Deng is dead, but his reforms continue. The head of China is Hu Jintao and the head of government is Premier Wen Jinbao, since March 2003.

The Red Guards of 40 years ago now are parents of the modern younger generation. The youth of China are light years different from their parents who participated in the Cultural Revolution.

Today the youth of China live well for the most part. They don't worry about housing, education, food, medicine that are directly or indirectly controlled by the state. The young people of China benefit from their country's industrial growth rate of 27 percent. They have money to burn. They want to be like young people abroad with name brand clothing, shoes. Many of the more than 100 million users of the Internet in China are young.

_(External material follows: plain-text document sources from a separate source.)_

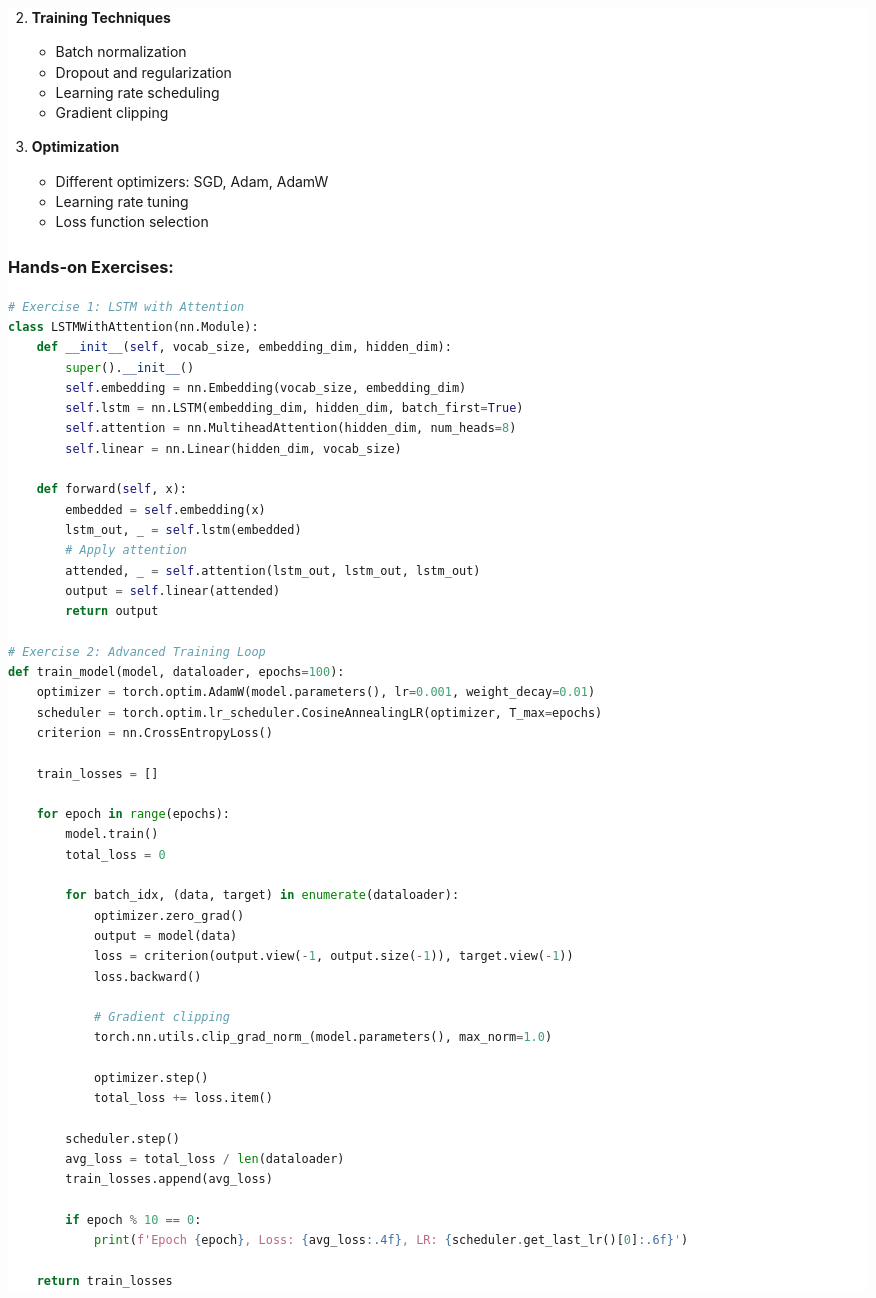 2. **Training Techniques**
   - Batch normalization
   - Dropout and regularization
   - Learning rate scheduling
   - Gradient clipping

3. **Optimization**
   - Different optimizers: SGD, Adam, AdamW
   - Learning rate tuning
   - Loss function selection

### **Hands-on Exercises:**
```python
# Exercise 1: LSTM with Attention
class LSTMWithAttention(nn.Module):
    def __init__(self, vocab_size, embedding_dim, hidden_dim):
        super().__init__()
        self.embedding = nn.Embedding(vocab_size, embedding_dim)
        self.lstm = nn.LSTM(embedding_dim, hidden_dim, batch_first=True)
        self.attention = nn.MultiheadAttention(hidden_dim, num_heads=8)
        self.linear = nn.Linear(hidden_dim, vocab_size)
    
    def forward(self, x):
        embedded = self.embedding(x)
        lstm_out, _ = self.lstm(embedded)
        # Apply attention
        attended, _ = self.attention(lstm_out, lstm_out, lstm_out)
        output = self.linear(attended)
        return output

# Exercise 2: Advanced Training Loop
def train_model(model, dataloader, epochs=100):
    optimizer = torch.optim.AdamW(model.parameters(), lr=0.001, weight_decay=0.01)
    scheduler = torch.optim.lr_scheduler.CosineAnnealingLR(optimizer, T_max=epochs)
    criterion = nn.CrossEntropyLoss()
    
    train_losses = []
    
    for epoch in range(epochs):
        model.train()
        total_loss = 0
        
        for batch_idx, (data, target) in enumerate(dataloader):
            optimizer.zero_grad()
            output = model(data)
            loss = criterion(output.view(-1, output.size(-1)), target.view(-1))
            loss.backward()
            
            # Gradient clipping
            torch.nn.utils.clip_grad_norm_(model.parameters(), max_norm=1.0)
            
            optimizer.step()
            total_loss += loss.item()
        
        scheduler.step()
        avg_loss = total_loss / len(dataloader)
        train_losses.append(avg_loss)
        
        if epoch % 10 == 0:
            print(f'Epoch {epoch}, Loss: {avg_loss:.4f}, LR: {scheduler.get_last_lr()[0]:.6f}')
    
    return train_losses
```
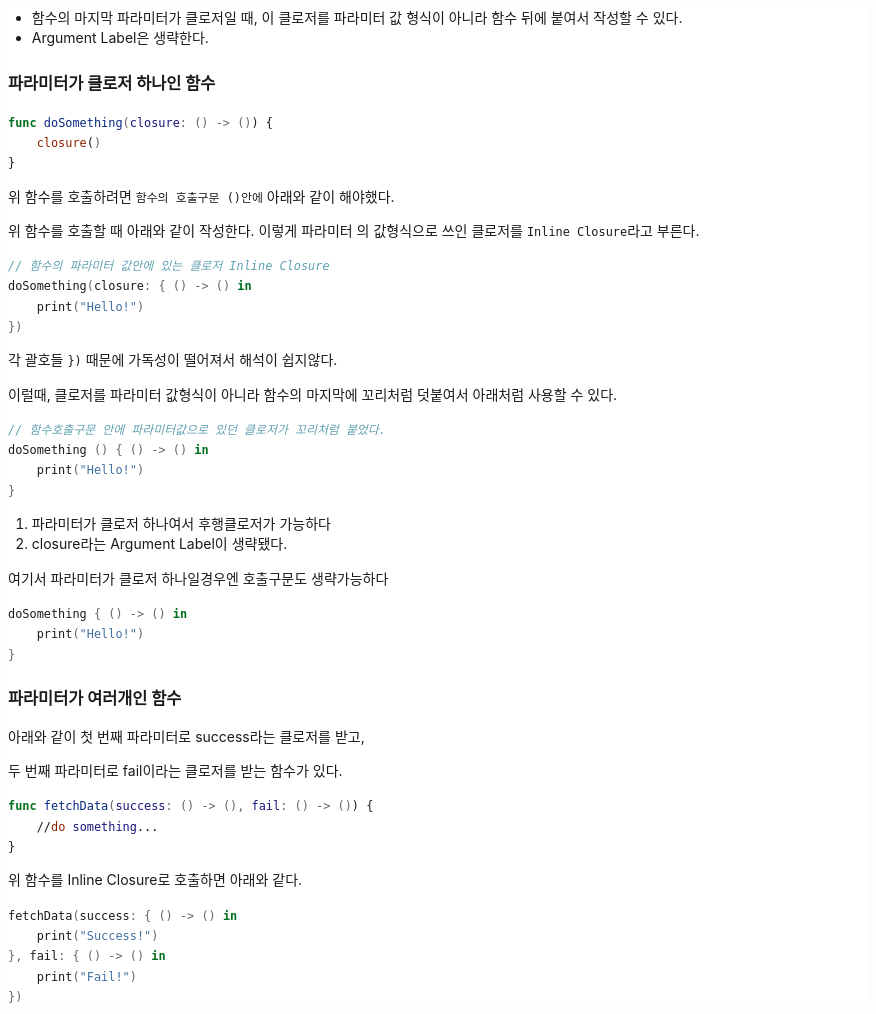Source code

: - 함수의 마지막 파라미터가 클로저일 때, 이 클로저를  파라미터 값 형식이 아니라  함수 뒤에 붙여서 작성할 수 있다.
- Argument Label은 생략한다.

### 파라미터가 클로저 하나인 함수

```swift
func doSomething(closure: () -> ()) {
    closure()
}
```

위 함수를 호출하려면 `함수의 호출구문 ()안에` 아래와 같이 해야했다.

위 함수를 호출할 때 아래와 같이 작성한다. 이렇게 파라미터 의 값형식으로 쓰인 클로저를 `Inline Closure`라고 부른다.

```swift
// 함수의 파라미터 값안에 있는 클로저 Inline Closure
doSomething(closure: { () -> () in
    print("Hello!")
})
```

각 괄호들 `})` 때문에 가독성이 떨어져서 해석이 쉽지않다.

이럴때, 클로저를 파라미터 값형식이 아니라 함수의 마지막에 꼬리처럼 덧붙여서 아래처럼 사용할 수 있다.

```swift
// 함수호출구문 안에 파라미터값으로 있던 클로저가 꼬리처럼 붙었다.
doSomething () { () -> () in
    print("Hello!")
}
```

1. 파라미터가 클로저 하나여서 후행클로저가 가능하다
2. closure라는 Argument Label이 생략됐다.

여기서 파라미터가 클로저 하나일경우엔 호출구문도 생략가능하다

```swift
doSomething { () -> () in
    print("Hello!")
}
```

### 파라미터가 여러개인 함수

아래와 같이 첫 번째 파라미터로 success라는 클로저를 받고,

두 번째 파라미터로 fail이라는 클로저를 받는 함수가 있다.

```swift
func fetchData(success: () -> (), fail: () -> ()) {
    //do something...
}
```

위 함수를 Inline Closure로 호출하면 아래와 같다. 

```swift
fetchData(success: { () -> () in
    print("Success!")
}, fail: { () -> () in
    print("Fail!")
})
```
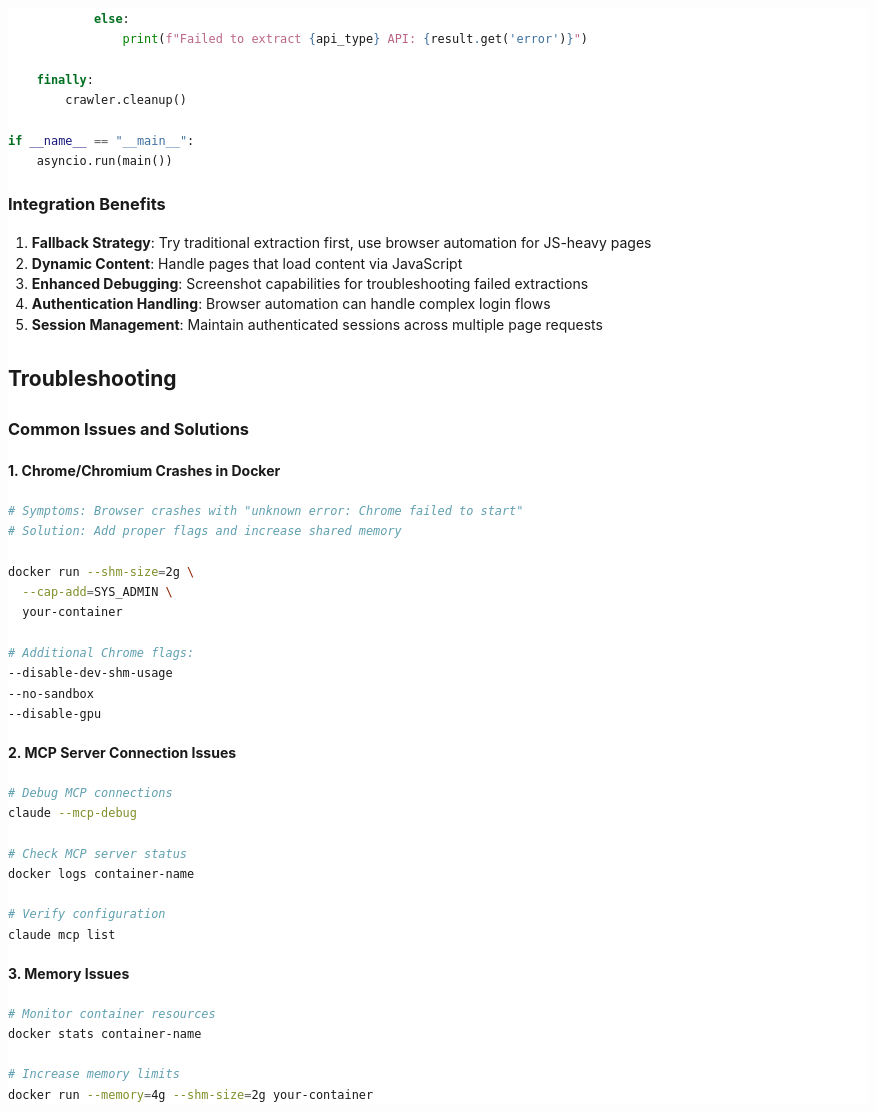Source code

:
 ```python
            else:
                print(f"Failed to extract {api_type} API: {result.get('error')}")
    
    finally:
        crawler.cleanup()

if __name__ == "__main__":
    asyncio.run(main())
```

### Integration Benefits

1. **Fallback Strategy**: Try traditional extraction first, use browser automation for JS-heavy pages
2. **Dynamic Content**: Handle pages that load content via JavaScript
3. **Enhanced Debugging**: Screenshot capabilities for troubleshooting failed extractions
4. **Authentication Handling**: Browser automation can handle complex login flows
5. **Session Management**: Maintain authenticated sessions across multiple page requests

## Troubleshooting

### Common Issues and Solutions

#### 1. Chrome/Chromium Crashes in Docker
```bash
# Symptoms: Browser crashes with "unknown error: Chrome failed to start"
# Solution: Add proper flags and increase shared memory

docker run --shm-size=2g \
  --cap-add=SYS_ADMIN \
  your-container

# Additional Chrome flags:
--disable-dev-shm-usage
--no-sandbox
--disable-gpu
```

#### 2. MCP Server Connection Issues
```bash
# Debug MCP connections
claude --mcp-debug

# Check MCP server status
docker logs container-name

# Verify configuration
claude mcp list
```

#### 3. Memory Issues
```bash
# Monitor container resources
docker stats container-name

# Increase memory limits
docker run --memory=4g --shm-size=2g your-container
```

Some 13 million males and 12 million females reach the draft age of 18 each year. Those drafted served for two years in the People's Liberation Army. No other army in the world has such a human resource.

China has a veto in the United Nations Security Council. It has sent satellites into space, and has a well-established nuclear industrial/military complex. Some 21 percent of all its exports go to the United States, but only 8 percent of its imports come from the United States. Thus China is building up its financial power.

China for both its older and younger generations is growing into an economic, military and regional superpower that is bound to grow stronger in the years to come.